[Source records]
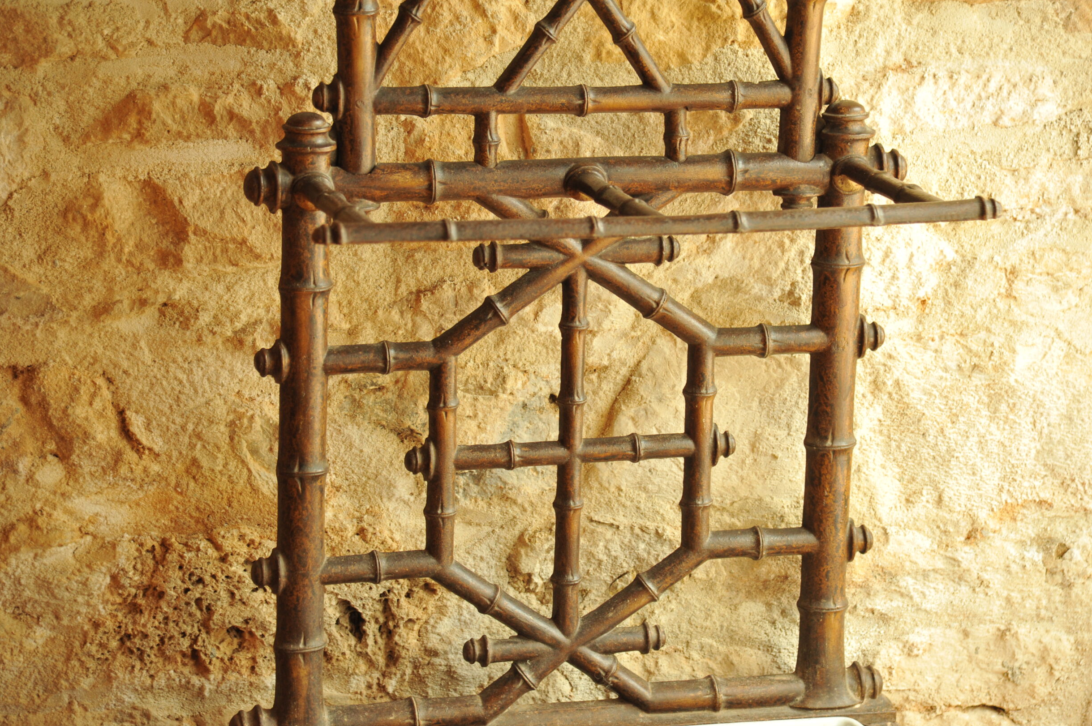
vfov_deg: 10.9
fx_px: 3819
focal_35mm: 126
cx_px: 565
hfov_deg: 16.3
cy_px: 374
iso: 1250
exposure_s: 1/125
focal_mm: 120
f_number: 4.5
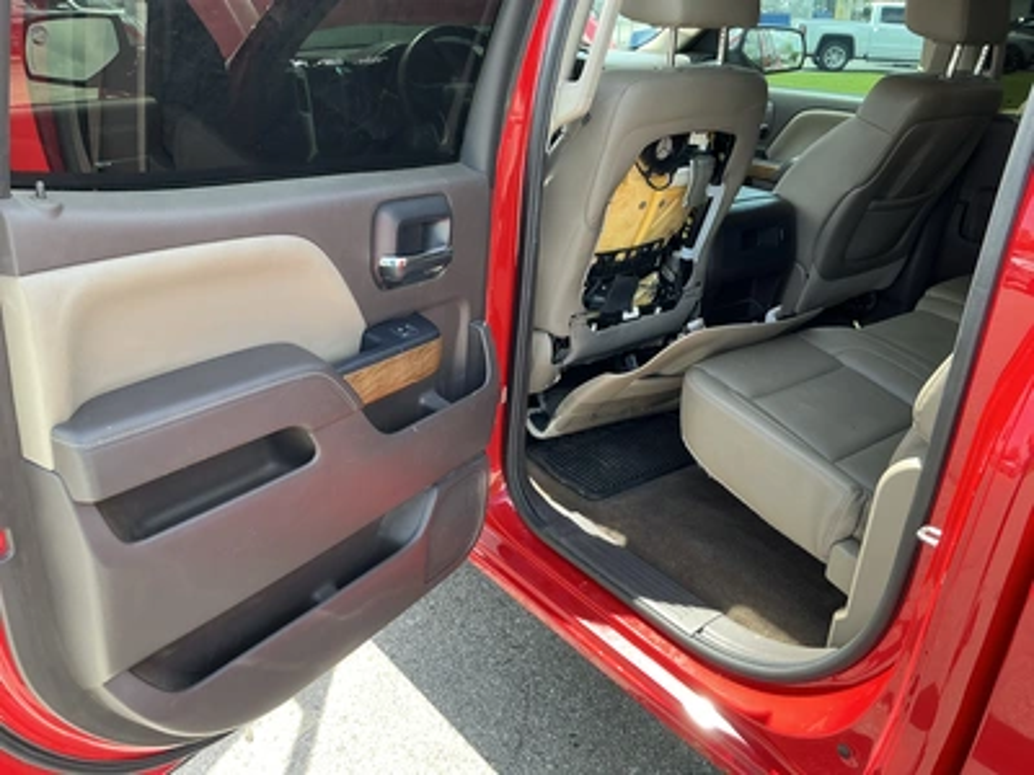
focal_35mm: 28
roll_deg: -1.4
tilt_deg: -21.4
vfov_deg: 49.7
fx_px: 836
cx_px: 517
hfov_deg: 63.4
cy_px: 388
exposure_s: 1/122
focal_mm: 3
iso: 20
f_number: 1.8
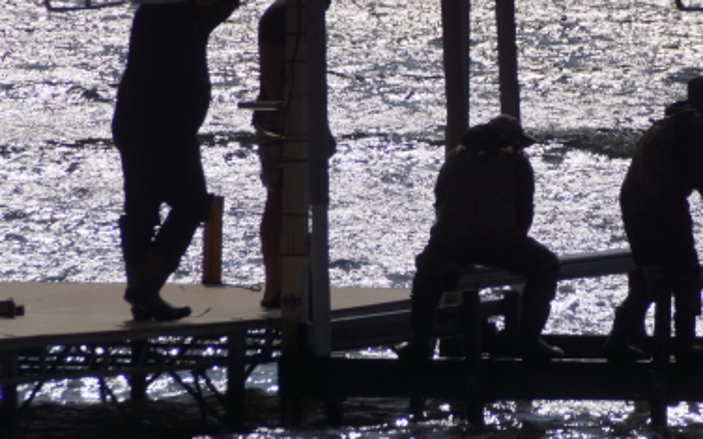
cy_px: 73
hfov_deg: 2.1
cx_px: 523
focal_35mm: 1016
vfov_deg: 1.3
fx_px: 19466
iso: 100
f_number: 9
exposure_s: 1/800
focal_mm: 250
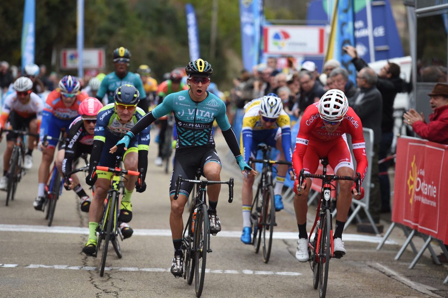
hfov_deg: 11.4
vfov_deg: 7.6
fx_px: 2238
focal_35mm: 180
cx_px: 224
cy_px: 149
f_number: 4
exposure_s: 1/1000
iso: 1600
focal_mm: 180
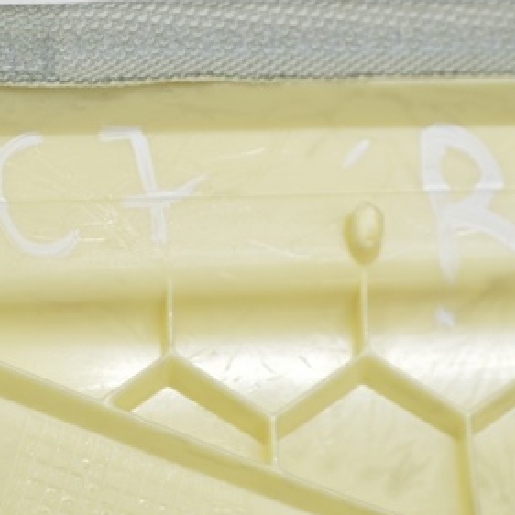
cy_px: 159
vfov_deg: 12.0
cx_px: 218
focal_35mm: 145
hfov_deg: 12.0
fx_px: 2441
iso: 400
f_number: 5.6
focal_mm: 50
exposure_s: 1/20
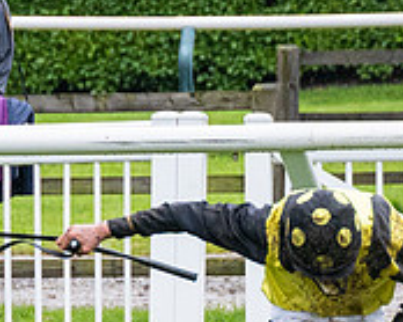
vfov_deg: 2.2
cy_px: 435
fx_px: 8511
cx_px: -117
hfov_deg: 2.7
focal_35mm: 714
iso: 1000
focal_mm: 98
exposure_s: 1/1250
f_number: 4
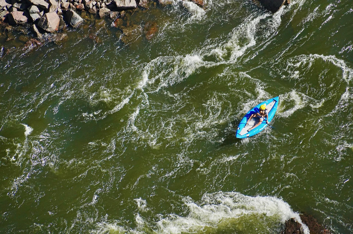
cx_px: 176
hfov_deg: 4.6
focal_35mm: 450
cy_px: 117
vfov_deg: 3.0
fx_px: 4408
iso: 800
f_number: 7.1
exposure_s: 1/3200
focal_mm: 300
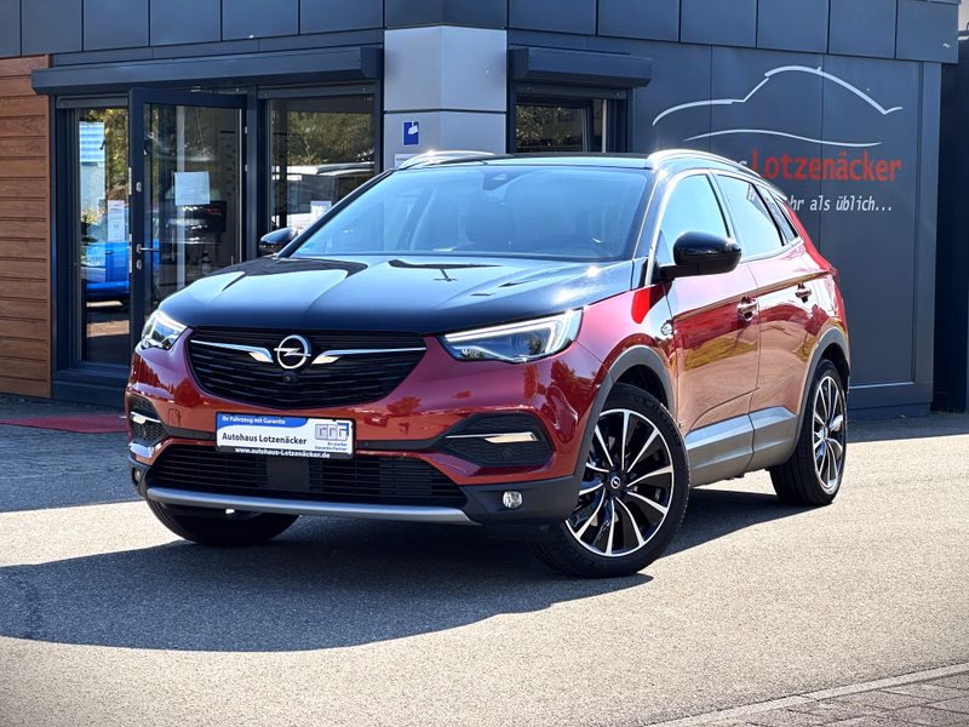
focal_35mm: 77
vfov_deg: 19.1
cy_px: 364
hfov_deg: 25.3
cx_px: 484
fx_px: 2155
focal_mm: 9
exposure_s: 1/277
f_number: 2.8
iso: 32
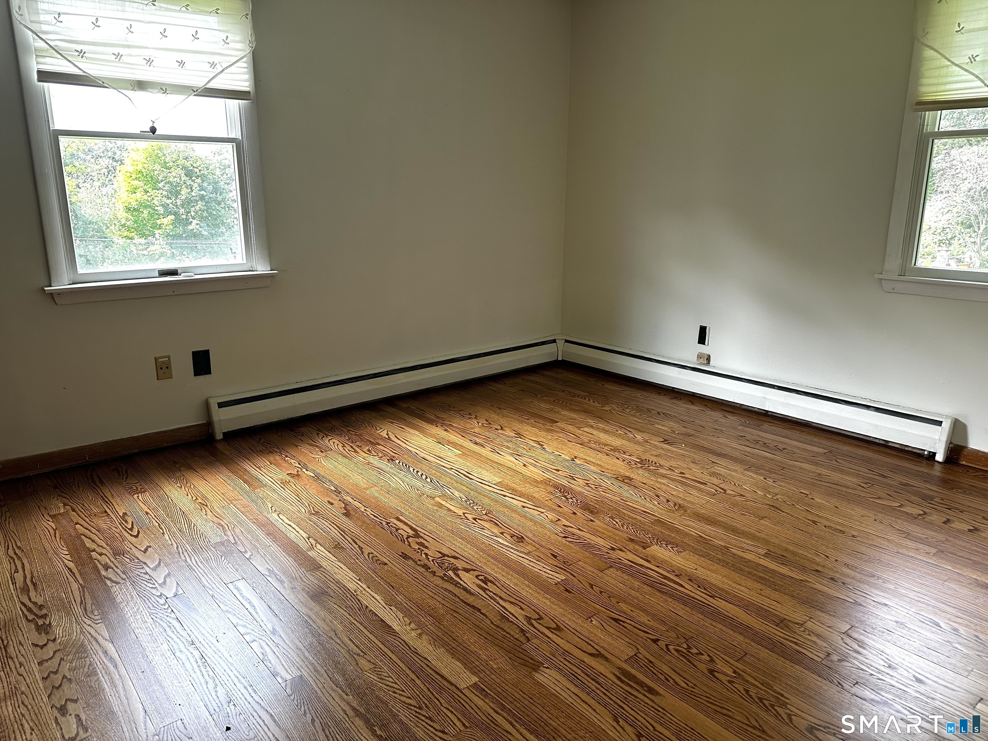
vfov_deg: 56.8
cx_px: 494
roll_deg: +0.2
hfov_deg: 71.6
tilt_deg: -13.0
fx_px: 685
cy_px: 370
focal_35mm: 24
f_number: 1.78
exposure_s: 1/121
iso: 200
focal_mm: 6.86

> **What you will do**
Give again, word for word, only the lines that run from the top of the data above through the line with "focal_mm: 180". Drop the pictures.

> **Reply**
vfov_deg: 10.9
fx_px: 3819
focal_35mm: 126
cx_px: 565
hfov_deg: 16.3
cy_px: 374
iso: 1250
exposure_s: 1/125
focal_mm: 120
f_number: 4.5
focal_35mm: 28
roll_deg: -1.4
tilt_deg: -21.4
vfov_deg: 49.7
fx_px: 836
cx_px: 517
hfov_deg: 63.4
cy_px: 388
exposure_s: 1/122
focal_mm: 3
iso: 20
f_number: 1.8
cy_px: 73
hfov_deg: 2.1
cx_px: 523
focal_35mm: 1016
vfov_deg: 1.3
fx_px: 19466
iso: 100
f_number: 9
exposure_s: 1/800
focal_mm: 250
hfov_deg: 11.4
vfov_deg: 7.6
fx_px: 2238
focal_35mm: 180
cx_px: 224
cy_px: 149
f_number: 4
exposure_s: 1/1000
iso: 1600
focal_mm: 180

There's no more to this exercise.